• Aim of the exercise: Collect all lines from the records below that include the word "Drugs".

Data entries:
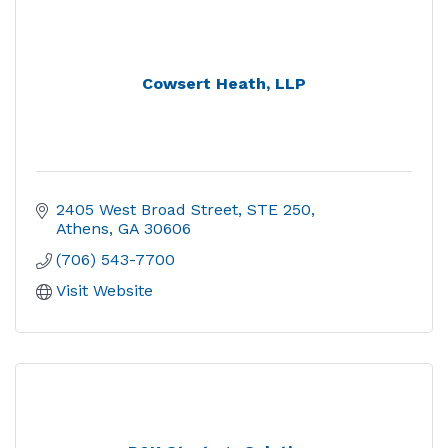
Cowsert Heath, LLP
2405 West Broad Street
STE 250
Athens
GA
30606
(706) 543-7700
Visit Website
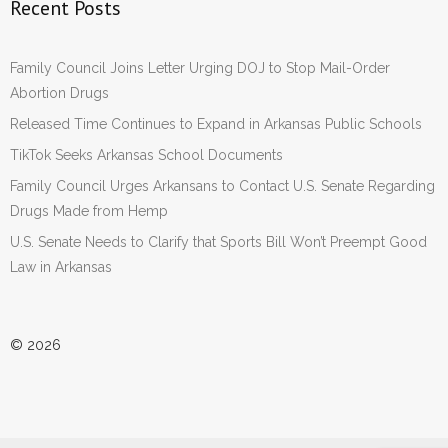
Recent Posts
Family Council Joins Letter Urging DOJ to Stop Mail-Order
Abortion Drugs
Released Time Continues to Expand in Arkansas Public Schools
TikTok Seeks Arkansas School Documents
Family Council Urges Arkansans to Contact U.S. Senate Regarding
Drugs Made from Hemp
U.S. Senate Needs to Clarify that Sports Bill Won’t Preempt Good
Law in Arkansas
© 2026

• Worked solution:
Abortion Drugs
Drugs Made from Hemp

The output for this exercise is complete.